--- RECORDED DATA ---

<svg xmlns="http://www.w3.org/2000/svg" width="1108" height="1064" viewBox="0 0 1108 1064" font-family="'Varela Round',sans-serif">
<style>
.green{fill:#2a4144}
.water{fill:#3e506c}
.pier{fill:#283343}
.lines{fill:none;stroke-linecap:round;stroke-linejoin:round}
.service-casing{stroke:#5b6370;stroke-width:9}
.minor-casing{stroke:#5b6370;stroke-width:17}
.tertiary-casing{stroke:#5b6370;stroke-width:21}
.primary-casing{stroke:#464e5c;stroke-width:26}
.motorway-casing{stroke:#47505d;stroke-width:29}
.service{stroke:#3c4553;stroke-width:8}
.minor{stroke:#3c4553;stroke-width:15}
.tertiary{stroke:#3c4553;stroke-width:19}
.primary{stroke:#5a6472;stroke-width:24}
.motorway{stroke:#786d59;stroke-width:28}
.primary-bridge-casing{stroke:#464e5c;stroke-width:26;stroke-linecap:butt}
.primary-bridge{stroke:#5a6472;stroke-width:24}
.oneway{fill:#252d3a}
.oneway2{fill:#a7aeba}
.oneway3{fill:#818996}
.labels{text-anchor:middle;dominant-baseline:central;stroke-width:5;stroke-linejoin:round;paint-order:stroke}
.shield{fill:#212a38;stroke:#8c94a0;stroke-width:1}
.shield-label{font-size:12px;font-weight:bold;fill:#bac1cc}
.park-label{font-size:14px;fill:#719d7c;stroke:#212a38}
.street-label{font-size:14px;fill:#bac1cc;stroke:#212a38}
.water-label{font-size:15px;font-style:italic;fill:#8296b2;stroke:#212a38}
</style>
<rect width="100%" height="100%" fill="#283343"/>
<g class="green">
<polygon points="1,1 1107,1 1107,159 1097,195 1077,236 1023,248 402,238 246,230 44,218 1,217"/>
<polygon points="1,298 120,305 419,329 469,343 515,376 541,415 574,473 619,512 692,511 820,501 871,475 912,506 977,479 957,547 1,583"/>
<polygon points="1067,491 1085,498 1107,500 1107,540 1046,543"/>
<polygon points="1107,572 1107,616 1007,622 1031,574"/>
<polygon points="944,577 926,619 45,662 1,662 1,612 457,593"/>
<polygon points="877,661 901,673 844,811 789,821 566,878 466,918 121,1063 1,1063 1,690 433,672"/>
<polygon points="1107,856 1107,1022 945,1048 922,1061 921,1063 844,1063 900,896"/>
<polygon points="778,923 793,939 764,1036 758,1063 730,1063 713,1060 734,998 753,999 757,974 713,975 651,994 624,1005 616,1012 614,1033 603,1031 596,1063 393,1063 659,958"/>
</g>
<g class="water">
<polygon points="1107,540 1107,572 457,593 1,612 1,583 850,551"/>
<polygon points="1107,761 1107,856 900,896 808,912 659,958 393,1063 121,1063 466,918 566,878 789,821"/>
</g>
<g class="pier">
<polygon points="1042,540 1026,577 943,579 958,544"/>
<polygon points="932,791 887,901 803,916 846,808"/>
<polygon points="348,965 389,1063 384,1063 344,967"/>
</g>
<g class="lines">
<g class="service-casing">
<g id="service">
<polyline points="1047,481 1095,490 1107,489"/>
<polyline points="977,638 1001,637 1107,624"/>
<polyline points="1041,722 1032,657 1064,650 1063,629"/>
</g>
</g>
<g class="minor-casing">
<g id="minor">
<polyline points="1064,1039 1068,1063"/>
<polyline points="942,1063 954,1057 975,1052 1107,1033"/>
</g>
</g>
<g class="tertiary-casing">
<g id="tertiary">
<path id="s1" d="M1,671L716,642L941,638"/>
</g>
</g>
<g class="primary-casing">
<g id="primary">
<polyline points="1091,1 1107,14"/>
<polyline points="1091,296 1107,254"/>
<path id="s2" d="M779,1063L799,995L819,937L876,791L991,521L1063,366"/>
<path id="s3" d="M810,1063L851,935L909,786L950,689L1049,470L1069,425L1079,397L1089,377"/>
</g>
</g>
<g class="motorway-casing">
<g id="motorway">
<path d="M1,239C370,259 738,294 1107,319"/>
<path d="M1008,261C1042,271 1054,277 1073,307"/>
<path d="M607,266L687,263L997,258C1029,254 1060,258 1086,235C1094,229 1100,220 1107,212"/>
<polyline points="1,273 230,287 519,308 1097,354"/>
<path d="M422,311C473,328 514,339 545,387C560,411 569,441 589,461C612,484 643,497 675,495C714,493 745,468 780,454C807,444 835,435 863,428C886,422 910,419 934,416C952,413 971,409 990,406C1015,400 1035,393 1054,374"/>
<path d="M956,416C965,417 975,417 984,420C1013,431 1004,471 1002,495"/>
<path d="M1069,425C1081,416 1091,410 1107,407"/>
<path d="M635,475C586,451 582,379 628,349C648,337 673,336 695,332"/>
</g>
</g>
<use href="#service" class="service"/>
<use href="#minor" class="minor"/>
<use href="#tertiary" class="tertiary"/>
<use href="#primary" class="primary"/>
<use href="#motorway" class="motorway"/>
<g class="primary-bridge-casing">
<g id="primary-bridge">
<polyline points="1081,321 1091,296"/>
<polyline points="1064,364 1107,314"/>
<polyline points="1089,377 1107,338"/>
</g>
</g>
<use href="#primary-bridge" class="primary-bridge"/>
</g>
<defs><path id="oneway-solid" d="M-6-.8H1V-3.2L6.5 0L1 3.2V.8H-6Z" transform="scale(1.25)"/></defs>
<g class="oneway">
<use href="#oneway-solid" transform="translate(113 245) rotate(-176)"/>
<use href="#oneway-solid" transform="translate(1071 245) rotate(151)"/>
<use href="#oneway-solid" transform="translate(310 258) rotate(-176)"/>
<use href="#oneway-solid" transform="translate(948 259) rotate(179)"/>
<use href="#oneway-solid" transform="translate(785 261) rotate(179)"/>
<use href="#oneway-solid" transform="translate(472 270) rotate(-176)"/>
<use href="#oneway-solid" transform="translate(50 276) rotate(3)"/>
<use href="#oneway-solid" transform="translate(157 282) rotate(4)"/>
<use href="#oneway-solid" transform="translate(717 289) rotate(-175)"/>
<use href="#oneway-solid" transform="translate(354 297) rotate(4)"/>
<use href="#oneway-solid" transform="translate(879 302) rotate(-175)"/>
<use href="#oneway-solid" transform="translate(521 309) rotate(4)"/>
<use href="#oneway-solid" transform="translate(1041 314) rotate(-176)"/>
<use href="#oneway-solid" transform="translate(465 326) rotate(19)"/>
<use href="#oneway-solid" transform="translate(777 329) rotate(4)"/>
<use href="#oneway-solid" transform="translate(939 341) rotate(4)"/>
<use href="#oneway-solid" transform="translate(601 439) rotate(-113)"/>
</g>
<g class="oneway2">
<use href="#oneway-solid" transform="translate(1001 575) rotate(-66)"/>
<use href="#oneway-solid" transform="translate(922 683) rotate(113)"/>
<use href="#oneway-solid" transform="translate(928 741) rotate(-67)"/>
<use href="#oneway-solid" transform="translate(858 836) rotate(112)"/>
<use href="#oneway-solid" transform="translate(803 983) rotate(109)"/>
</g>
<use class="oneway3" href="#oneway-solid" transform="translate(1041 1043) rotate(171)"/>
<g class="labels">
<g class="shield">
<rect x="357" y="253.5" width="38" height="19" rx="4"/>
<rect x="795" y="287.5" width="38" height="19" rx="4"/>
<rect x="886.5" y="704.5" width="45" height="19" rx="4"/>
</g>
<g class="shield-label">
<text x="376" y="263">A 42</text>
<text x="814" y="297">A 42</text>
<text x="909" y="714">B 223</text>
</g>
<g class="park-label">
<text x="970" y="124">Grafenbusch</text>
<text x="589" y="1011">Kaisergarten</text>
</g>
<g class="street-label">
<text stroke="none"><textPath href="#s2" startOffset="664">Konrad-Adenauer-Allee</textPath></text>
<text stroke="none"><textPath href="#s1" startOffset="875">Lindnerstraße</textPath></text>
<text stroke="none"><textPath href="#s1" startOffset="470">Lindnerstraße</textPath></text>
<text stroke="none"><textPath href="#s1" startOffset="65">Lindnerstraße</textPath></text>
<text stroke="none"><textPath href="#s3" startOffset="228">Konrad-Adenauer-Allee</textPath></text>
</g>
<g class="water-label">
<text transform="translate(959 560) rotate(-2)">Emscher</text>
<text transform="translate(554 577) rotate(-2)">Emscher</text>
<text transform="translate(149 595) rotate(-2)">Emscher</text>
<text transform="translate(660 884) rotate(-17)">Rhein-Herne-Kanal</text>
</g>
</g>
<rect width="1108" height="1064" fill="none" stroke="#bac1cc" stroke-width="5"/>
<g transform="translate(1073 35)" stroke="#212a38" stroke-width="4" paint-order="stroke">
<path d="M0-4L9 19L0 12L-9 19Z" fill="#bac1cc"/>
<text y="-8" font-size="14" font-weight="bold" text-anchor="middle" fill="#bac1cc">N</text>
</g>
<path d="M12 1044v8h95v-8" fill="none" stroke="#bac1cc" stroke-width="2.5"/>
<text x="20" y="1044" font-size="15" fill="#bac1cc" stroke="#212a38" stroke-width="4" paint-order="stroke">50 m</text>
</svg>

---

* _WHAT THIS TASK INVOLVES_:
For each line of the entries that includes "anchor", show that line.

* _RESPONSE TO THE EXERCISE_:
.labels{text-anchor:middle;dominant-baseline:central;stroke-width:5;stroke-linejoin:round;paint-order:stroke}
<text y="-8" font-size="14" font-weight="bold" text-anchor="middle" fill="#bac1cc">N</text>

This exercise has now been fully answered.